I mock and deride the Internet as necessary. It has created and legitimated a culture of narcissism. At its worst, the Internet gives power and truth to pseudo-events. Social media has helped to create a whole generation of people who covet fake friends on Facebook, believe that they are "photojournalists" because they can take pictures with a cellphone, and are more comfortable playing in virtual spaces than actually interacting with their fellow human beings in a direct, face-to-face manner.
I am not a Luddite. And as much as I worry about digital democracy and how the Internet could be hurting our ability to communicate in a substantive way, there are moments that bring smiles and hope.
As I discussed with the great and generous Brendan Koerner in this week's podcast, I am very concerned about the ephemeral and transitory nature of digital communications and knowledge creation. I am also excited by how the Internet can make heretofore very specialized and hard to find information much more available to the public, the curious, experts, teachers, and scholars.

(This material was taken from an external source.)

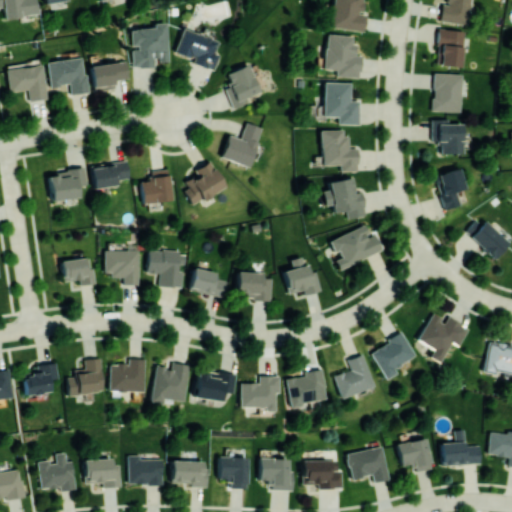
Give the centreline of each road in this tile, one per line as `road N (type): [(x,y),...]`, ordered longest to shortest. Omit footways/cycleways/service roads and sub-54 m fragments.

The Negro Digest, an African-American publication (1942-1976) which featured news, arts, and letters, from some of the Black Diaspora's most important cultural figures is available on Google Books. Back in the not so distant past, one would have to find like publications in archives, libraries (if you were lucky), or at Afrocentric bookstores.

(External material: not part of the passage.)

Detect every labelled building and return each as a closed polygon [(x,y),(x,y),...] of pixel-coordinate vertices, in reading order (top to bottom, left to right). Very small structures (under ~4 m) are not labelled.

Stumbling upon these great finds online is a beginning of learning as they spark curiosity. These finds are not substitutes for the contextual knowledge which tells a person why what they are looking at is important. Nor, does the find or artifact come with an explanation for the other relationships it is signalling too. Mature epistemology is about context; rarely, does one discovery become the beginning and end of that process.
Nevertheless, random finds online do constitute a start to a potentially productive longer journey.
I can easily imagine a website or digital collection that includes a master biography or a Hitchhikers Guide to the Galaxy type of compendium where one could click on a title and a series of links and screens would pop up that would take the reader farther down the rabbit hole. While some would suggest otherwise, finding materials online are no substitute for advanced training in the university, attending seminars, working through how knowledge is created (and regimented) with one's peers and mentors, or the type of spontaneous moments that come from being in class/lecture or making a great find in the archives or stacks.
Finding materials such as the Negro Digest online, are however, a nice complement to those other processes.
In an age of austerity, limited public resources, and a backlash against "wasteful" spending for intellectual work which does not directly support either the military industrial complex or "business," low-cost digital platforms may be something that those who are guardians of knowledge and information may have to reluctantly accept as facts on the ground.
Are the options this limited: Adapt, die, or become like the the dodo bird?
Neoliberalism is creating a set of horrible options for the academy and knowledge workers. Survival may be dictated by getting ahead of the curve and staying there. Why lie to ourselves about what has/is already coming to pass?
7 comments:
Yes. Definitely Old School. =)
Yet another opportunity for people to be informed of the trove now available via Google Books. The books and journal articles on race relations from a century ago make for profoundly stimulating reading.
Any particular finds to share?
Several, of interest to me at least. I told you a while back about that poll of black folks in 1900, as to how hopeful of the future they were. There was one book by an elderly white man, who had been in Virginia's army during the Civil War but who at time of writing in the late 1800s was dedicated to what he perceived as black uplift. There was another by a northern black newspaperman from the 1910s, scoffing at the worth of white people's goodwill. Most every white man in most every lynch mob, he declared, knew at least one black man whom he thought the world of. There are plenty of essays by W. E. B. DuBois in the weekly magazines of the early 1900s, in one of which he explains how sick he is of being called "an exception". There's an investigative book of Atlanta's race relations, written a few years after the riots of 1908. There are government inquiries into the riots in Chicago, in Elaine, in Cicero, in Wilmington--even Congressional hearings into the troubles of Reconstruction, with testimony from freedmen. Lots of hateful racial fulminations, of course...but also lots of hopeful writings by blacks themselves, poignantly so, in light of what was actually in store for the remainder of their lives into the 20th century.
Just go to Google Books and type "negro" and whatever other keyword you want. Then under the search tools limit the results to Free Google Books. That's where the really old full text material is.
email me some links and a few comments if so inclined and I will feature them. You have done some groundwork do share.
Thank you! This reading is so valuable.